- [PARTS OF THE EXERCISE]:
1. According to the MiST-MS project page, which institution hosts the project?
2. Translate this sentence from the MiST-MS project page into Spanish: "MiST-MS represents a ground-breaking modeling pipeline to study inflammation-driven early brain aging in MS."

- [SELECTED PASSAGE]:
Dissecting Microglia vulnerability to STress response in Multiple Sclerosis through human iPSC modelling
| Title | Dissecting Microglia vulnerability to STress response in Multiple Sclerosis through human iPSC modelling |
|---|---|
| Acronym | MiST-MS |
| Start date | 2026-01-01 |
| End date | 2030-12-31 |
| Sponsor | European Research Council - Starting Grant (ERC-StG) |
| Institution | Humanitas University |
Associated cell lines
Project Description
Shifting from the traditional focus on central nervous system-targeting lymphocytes, MiST-MS posits that glial responses, particularly cellular senescence, are required to compartmentalized self-sustaining chronic inflammation in multiple sclerosis (MS) and related long-term clinical outcomes, including disability. MiST-MS is specifically designed to address the urgent need to identify new therapeutic targets to halt MS clinical progression through two interconnected research lines. The project will first identify cell-specific perturbations and molecular pathways associated with inflammation-driven early brain aging using MS human iPSC-derived microglia and genome-wide CRISPR-Cas9 screenings. By employing cutting-edge computational methodologies (single-cell CRISPR-seq, multi-omics integration, composite assessment, and cellular networking/signaling), MiST-MS offers a unique opportunity to identify and dissect mechanisms underlying microglia resilience versus vulnerability and their impact on stress responses, both independently and within the context of hiPSC-derived inflamed glia-enriched brain organoids. MiST-MS represents a ground-breaking modeling pipeline to study inflammation-driven early brain aging in MS. At the patient-level, since MS patients with evidence of smoldering inflammation (marked by the presence of chronic active lesions by in vivo MRI) exhibit poor tissue repair capacity and worse clinical outcomes, the project will also aim to identify common and divergent glial and neuronal responses between MS patients with and without chronic active lesions generating human iPSC lines for personalized medicine applications. In summary, MiST-MS is a highly innovative interdisciplinary project that provides an unprecedented understanding of microglia states in response to injury and streamlines the rational design of future therapies to mitigate chronic inflammation-driven premature brain aging and halt MS clinical progression.

- [MATERIAL PROVIDED]:
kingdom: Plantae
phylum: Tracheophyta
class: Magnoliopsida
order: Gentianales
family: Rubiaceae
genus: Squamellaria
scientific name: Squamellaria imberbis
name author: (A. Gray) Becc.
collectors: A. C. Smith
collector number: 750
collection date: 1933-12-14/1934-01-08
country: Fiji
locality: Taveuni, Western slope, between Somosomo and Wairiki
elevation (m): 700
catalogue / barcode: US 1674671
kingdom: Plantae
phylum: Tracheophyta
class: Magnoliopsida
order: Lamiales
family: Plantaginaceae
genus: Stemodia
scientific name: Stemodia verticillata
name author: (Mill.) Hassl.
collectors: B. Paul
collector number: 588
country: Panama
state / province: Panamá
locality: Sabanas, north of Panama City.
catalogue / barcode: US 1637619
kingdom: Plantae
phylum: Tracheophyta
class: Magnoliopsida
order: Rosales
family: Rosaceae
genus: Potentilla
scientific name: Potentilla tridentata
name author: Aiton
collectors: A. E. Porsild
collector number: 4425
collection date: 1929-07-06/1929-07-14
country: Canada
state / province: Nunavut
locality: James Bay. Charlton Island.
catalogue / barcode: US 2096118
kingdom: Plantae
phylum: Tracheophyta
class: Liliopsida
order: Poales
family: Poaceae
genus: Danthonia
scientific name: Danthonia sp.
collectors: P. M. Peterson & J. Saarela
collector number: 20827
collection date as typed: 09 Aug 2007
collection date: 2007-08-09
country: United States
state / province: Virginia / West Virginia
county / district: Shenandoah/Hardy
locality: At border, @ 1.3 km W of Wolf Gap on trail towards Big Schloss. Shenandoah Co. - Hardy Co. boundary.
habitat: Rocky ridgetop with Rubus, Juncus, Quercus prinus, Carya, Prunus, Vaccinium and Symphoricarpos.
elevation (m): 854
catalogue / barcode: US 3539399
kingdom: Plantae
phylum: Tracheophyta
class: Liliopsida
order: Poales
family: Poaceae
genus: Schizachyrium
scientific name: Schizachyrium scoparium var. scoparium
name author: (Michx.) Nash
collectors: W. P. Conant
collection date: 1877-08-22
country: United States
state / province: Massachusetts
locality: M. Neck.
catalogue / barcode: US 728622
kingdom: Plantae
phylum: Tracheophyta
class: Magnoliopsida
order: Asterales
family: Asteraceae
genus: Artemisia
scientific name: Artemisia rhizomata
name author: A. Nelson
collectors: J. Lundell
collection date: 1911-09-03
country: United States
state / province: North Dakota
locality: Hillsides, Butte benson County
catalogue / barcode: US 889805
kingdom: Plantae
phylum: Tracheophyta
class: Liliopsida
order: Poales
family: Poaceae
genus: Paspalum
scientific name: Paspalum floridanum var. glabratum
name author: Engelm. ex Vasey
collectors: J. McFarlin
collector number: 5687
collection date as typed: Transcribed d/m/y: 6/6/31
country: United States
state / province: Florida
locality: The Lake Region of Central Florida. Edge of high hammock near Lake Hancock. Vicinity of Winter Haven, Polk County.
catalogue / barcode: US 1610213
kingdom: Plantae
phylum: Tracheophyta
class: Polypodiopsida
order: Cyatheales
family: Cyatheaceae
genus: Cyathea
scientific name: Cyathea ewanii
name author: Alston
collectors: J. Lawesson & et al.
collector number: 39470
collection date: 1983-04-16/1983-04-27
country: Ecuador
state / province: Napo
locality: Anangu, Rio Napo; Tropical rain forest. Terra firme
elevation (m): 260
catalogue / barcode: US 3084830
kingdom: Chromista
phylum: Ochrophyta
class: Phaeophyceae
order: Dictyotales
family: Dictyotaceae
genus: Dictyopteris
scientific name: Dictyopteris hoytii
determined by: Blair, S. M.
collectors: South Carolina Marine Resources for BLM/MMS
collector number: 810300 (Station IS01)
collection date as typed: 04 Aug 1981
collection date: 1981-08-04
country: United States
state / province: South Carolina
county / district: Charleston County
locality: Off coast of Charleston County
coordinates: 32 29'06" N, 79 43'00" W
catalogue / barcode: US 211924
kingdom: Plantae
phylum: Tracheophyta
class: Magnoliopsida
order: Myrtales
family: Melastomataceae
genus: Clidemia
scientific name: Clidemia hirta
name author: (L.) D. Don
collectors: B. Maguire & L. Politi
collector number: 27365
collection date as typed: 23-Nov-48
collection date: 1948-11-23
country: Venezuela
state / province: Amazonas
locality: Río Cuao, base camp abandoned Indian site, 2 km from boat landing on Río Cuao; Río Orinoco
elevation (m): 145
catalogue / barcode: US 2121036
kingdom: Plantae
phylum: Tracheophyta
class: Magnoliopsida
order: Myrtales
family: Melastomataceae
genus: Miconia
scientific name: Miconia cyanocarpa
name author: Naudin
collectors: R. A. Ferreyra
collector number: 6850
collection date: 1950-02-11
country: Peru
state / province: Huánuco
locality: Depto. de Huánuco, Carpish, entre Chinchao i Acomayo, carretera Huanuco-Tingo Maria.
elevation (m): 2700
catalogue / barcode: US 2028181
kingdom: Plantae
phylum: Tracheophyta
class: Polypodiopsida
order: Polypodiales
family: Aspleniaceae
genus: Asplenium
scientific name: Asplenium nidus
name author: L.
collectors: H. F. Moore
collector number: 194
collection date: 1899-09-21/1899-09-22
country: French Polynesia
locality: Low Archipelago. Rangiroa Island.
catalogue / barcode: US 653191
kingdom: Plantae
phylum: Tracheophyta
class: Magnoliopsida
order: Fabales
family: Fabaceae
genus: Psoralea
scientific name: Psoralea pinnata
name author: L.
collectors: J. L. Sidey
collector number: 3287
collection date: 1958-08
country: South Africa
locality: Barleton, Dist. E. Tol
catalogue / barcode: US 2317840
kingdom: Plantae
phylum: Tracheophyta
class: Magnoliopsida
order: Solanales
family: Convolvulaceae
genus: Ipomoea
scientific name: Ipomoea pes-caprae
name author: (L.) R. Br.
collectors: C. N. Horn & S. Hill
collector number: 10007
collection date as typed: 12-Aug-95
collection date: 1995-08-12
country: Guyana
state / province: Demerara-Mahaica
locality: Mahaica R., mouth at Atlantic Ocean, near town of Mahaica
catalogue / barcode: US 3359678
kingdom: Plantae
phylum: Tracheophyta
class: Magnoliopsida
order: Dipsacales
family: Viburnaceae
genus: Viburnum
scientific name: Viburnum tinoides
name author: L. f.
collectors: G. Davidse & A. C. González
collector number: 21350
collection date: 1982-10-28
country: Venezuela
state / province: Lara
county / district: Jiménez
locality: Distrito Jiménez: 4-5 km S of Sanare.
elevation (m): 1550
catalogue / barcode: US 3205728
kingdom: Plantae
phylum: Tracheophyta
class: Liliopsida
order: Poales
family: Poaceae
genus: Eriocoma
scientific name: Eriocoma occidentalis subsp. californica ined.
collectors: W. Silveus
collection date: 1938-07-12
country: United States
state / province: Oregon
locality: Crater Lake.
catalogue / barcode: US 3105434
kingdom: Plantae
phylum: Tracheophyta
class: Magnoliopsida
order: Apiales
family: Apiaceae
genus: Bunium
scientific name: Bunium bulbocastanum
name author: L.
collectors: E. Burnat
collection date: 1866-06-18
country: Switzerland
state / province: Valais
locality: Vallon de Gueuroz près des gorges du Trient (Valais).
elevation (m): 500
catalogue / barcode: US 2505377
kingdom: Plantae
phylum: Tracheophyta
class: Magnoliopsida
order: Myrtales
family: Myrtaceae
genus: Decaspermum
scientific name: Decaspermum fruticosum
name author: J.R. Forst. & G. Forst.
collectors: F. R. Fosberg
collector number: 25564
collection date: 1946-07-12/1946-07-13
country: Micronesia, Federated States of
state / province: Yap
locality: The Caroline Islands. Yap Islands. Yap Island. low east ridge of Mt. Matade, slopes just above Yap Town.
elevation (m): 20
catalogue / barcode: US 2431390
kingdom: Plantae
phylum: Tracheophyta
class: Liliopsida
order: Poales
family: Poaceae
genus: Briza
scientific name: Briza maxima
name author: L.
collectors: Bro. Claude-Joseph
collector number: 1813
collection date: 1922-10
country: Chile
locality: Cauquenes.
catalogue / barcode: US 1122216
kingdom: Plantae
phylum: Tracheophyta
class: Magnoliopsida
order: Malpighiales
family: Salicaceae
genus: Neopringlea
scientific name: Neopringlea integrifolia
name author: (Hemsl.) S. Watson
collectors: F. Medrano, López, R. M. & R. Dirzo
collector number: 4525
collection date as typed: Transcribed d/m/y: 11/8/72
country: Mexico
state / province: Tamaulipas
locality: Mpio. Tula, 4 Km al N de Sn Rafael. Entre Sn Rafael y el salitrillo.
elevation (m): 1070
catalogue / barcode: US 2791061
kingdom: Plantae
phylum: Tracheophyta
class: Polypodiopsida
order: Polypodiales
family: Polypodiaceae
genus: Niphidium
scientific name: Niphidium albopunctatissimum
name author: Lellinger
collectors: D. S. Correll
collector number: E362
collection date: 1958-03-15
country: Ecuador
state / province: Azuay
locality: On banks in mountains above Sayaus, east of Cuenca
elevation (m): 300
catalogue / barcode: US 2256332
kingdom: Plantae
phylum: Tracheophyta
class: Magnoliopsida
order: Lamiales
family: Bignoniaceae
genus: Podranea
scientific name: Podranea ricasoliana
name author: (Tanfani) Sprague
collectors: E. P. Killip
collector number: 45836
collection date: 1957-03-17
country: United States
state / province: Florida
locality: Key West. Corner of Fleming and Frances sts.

- [ANSWERS FOR THIS EXERCISE]:
1. Humanitas University

2. MiST-MS representa un flujo de modelado pionero para estudiar el envejecimiento cerebral temprano impulsado por la inflamación en la EM.